* [The task]
Reproduce the data below line for line, with no changes, and leave out the pictures.

Records shown START

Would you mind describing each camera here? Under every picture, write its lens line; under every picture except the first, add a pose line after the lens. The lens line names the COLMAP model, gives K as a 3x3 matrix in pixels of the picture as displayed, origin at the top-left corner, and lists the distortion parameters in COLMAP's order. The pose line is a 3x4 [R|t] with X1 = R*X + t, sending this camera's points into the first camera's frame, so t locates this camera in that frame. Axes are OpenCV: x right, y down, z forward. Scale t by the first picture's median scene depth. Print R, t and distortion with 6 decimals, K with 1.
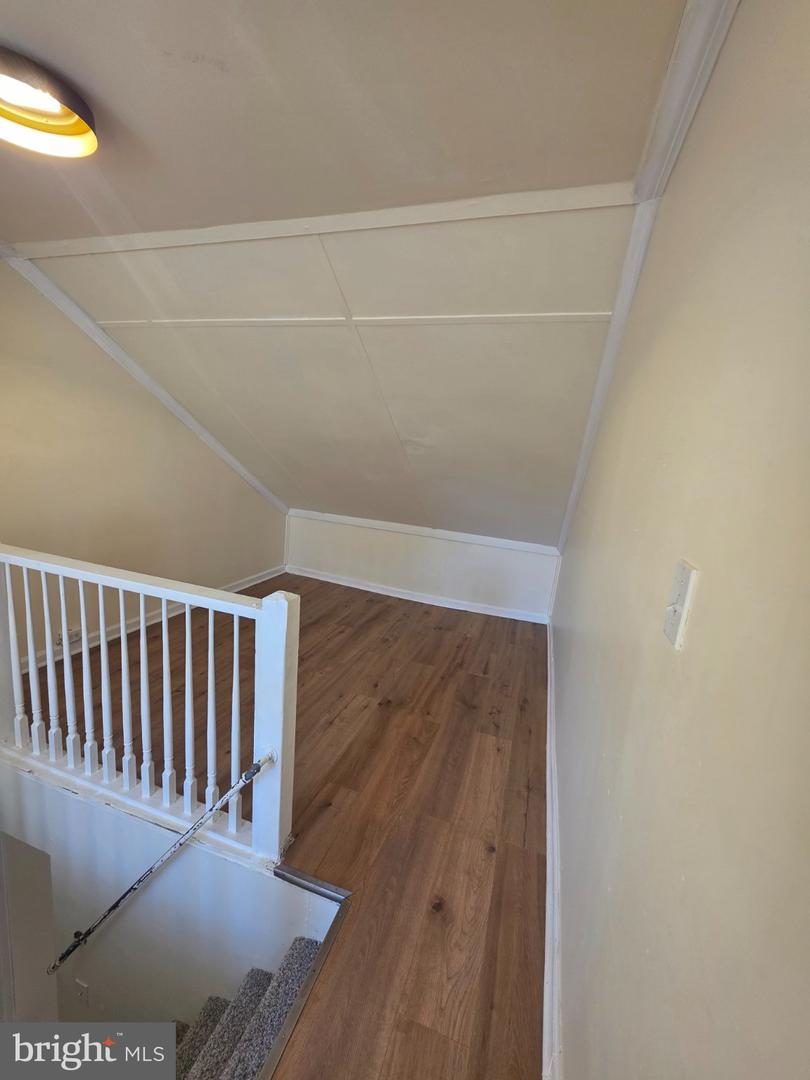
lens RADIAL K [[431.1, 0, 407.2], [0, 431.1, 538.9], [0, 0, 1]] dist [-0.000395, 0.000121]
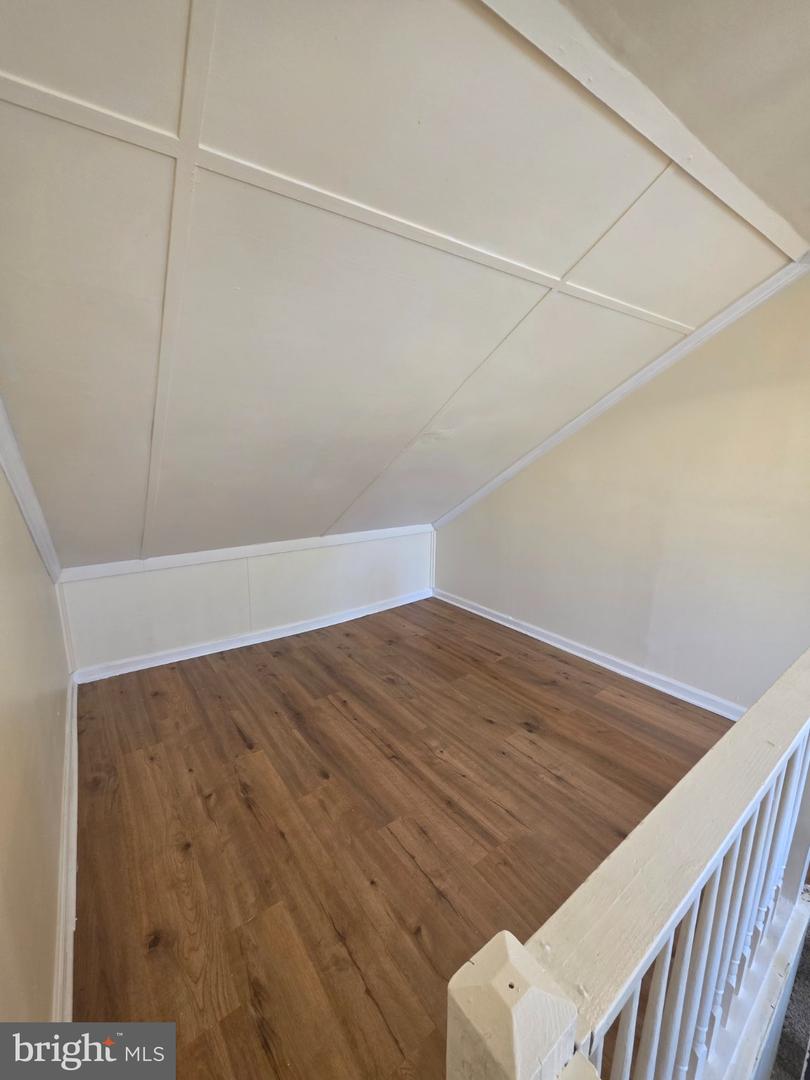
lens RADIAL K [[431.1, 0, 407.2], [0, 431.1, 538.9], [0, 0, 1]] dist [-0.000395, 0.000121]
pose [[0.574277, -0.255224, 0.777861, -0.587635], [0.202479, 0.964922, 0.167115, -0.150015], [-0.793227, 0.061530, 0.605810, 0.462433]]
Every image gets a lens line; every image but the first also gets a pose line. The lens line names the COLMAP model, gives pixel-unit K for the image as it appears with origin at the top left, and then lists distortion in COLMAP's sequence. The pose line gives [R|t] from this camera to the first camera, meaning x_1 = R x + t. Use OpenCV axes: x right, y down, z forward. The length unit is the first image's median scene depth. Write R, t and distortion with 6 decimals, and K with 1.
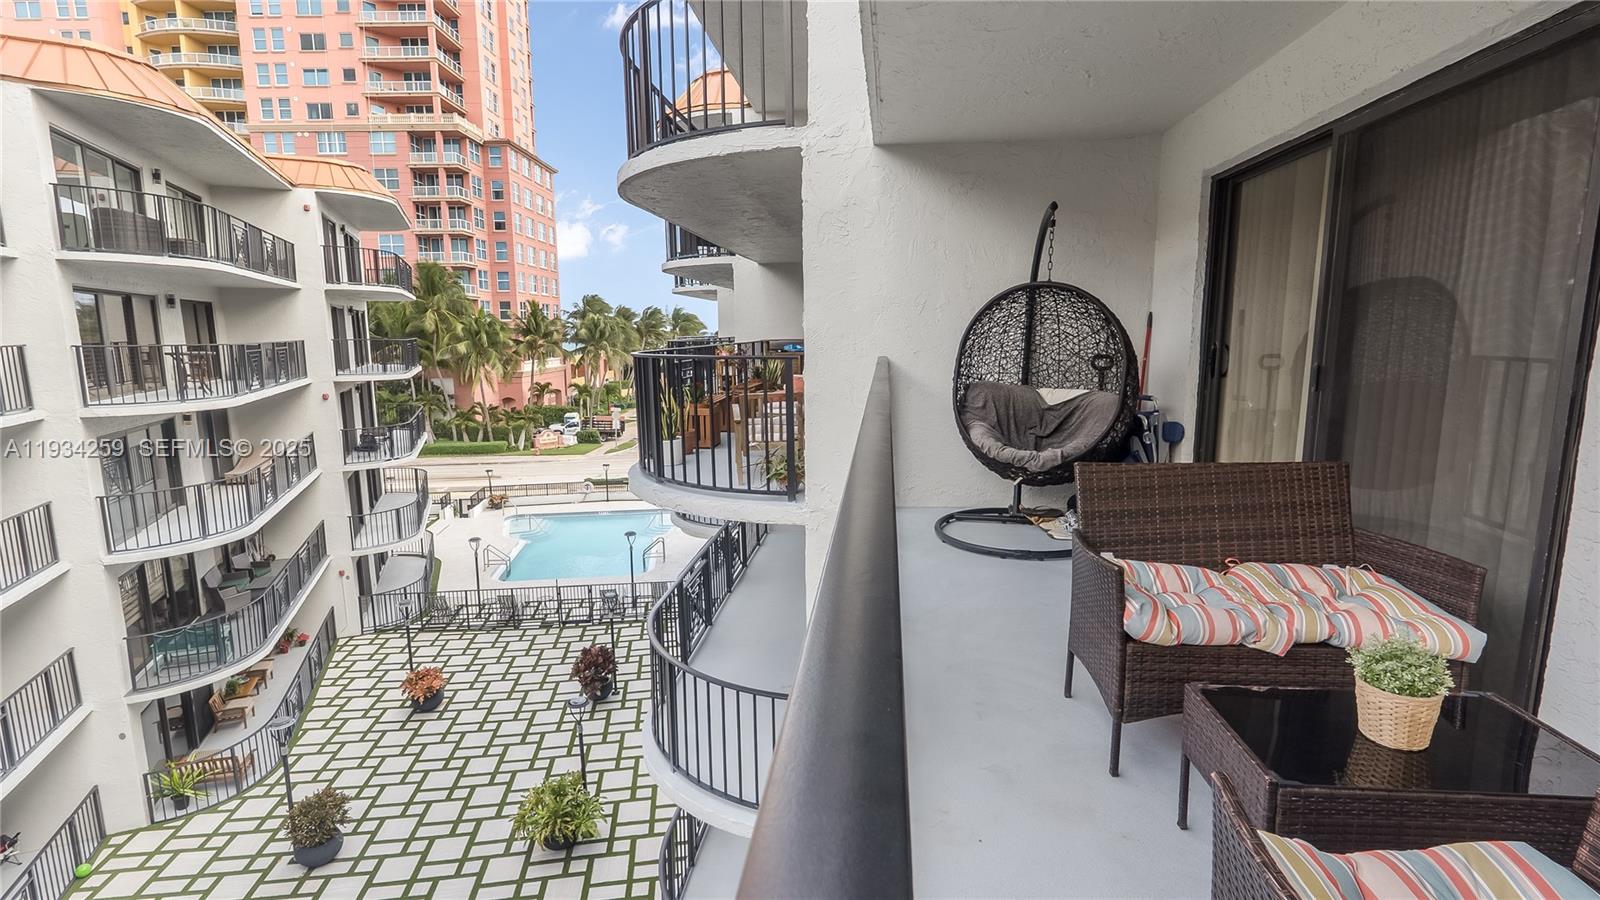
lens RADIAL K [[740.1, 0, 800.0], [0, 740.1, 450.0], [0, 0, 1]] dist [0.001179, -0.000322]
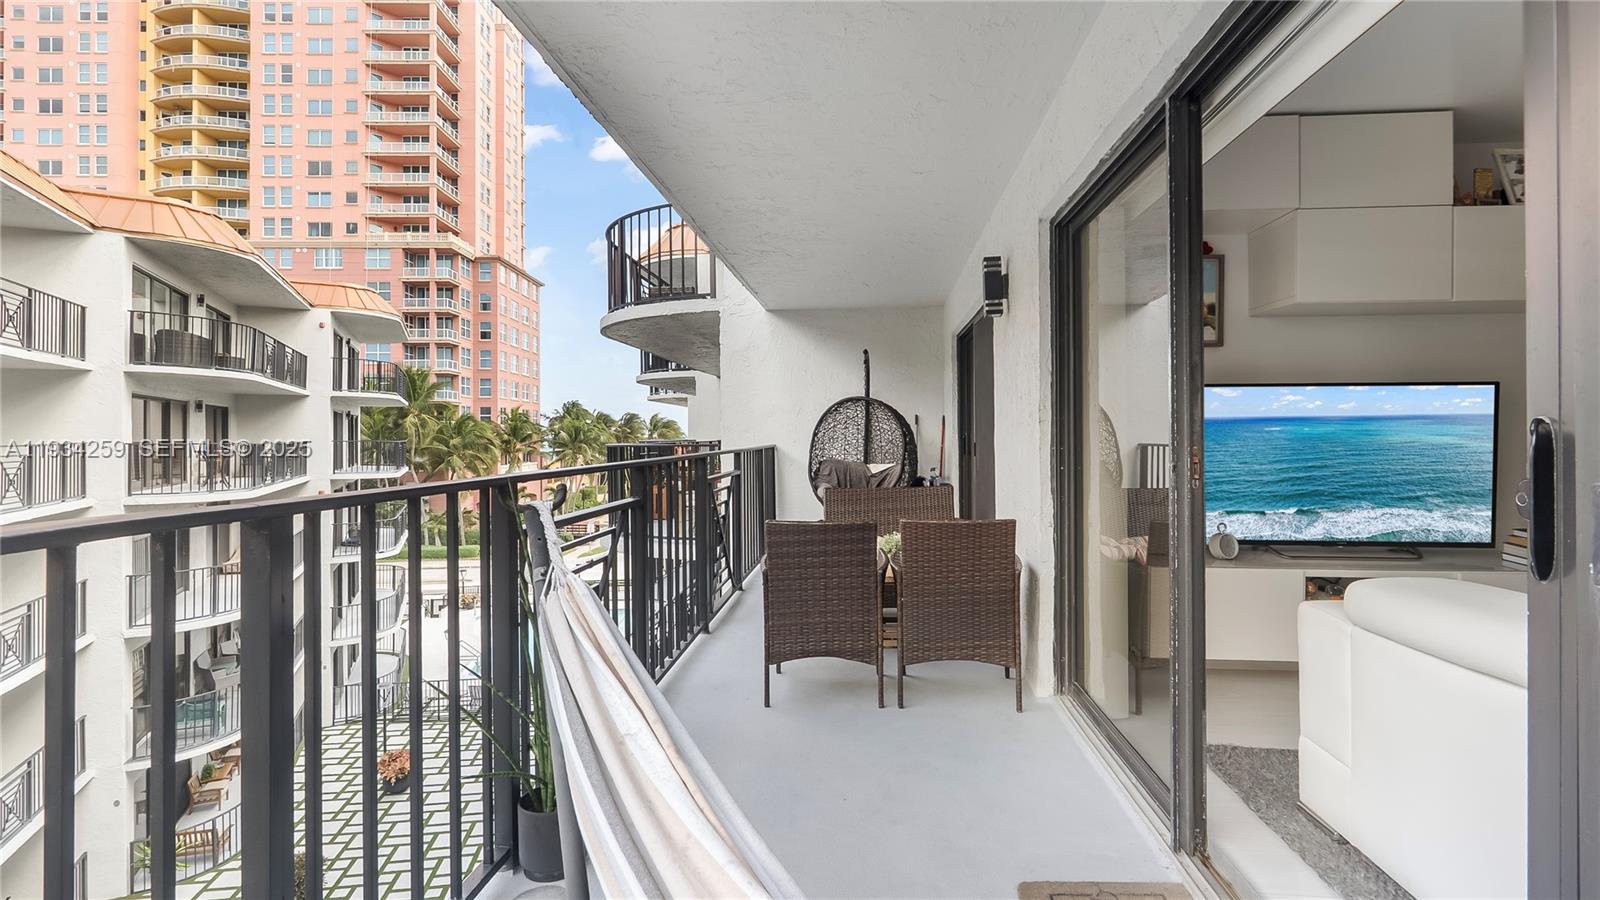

Records shown END

* [Answer box]
Would you mind describing each camera here? Under every picture, write its lens line; under every picture except the first, add a pose line after the lens. The lens line names the COLMAP model, gives K as a 3x3 matrix in pixels of the picture as displayed, origin at the top-left corner, and lists the distortion parameters in COLMAP's order. The pose line is a 3x4 [R|t] with X1 = R*X + t, sending this camera's points into the first camera's frame, so t locates this camera in that frame. Axes are OpenCV: x right, y down, z forward. Scale t by the first picture's median scene depth. Print R, t and distortion with 6 decimals, K with 1.
lens RADIAL K [[431.1, 0, 407.2], [0, 431.1, 538.9], [0, 0, 1]] dist [-0.000395, 0.000121]
lens RADIAL K [[431.1, 0, 407.2], [0, 431.1, 538.9], [0, 0, 1]] dist [-0.000395, 0.000121]
pose [[0.574277, -0.255224, 0.777861, -0.587635], [0.202479, 0.964922, 0.167115, -0.150015], [-0.793227, 0.061530, 0.605810, 0.462433]]
Every image gets a lens line; every image but the first also gets a pose line. The lens line names the COLMAP model, gives pixel-unit K for the image as it appears with origin at the top left, and then lists distortion in COLMAP's sequence. The pose line gives [R|t] from this camera to the first camera, meaning x_1 = R x + t. Use OpenCV axes: x right, y down, z forward. The length unit is the first image's median scene depth. Write R, t and distortion with 6 decimals, and K with 1.
lens RADIAL K [[740.1, 0, 800.0], [0, 740.1, 450.0], [0, 0, 1]] dist [0.001179, -0.000322]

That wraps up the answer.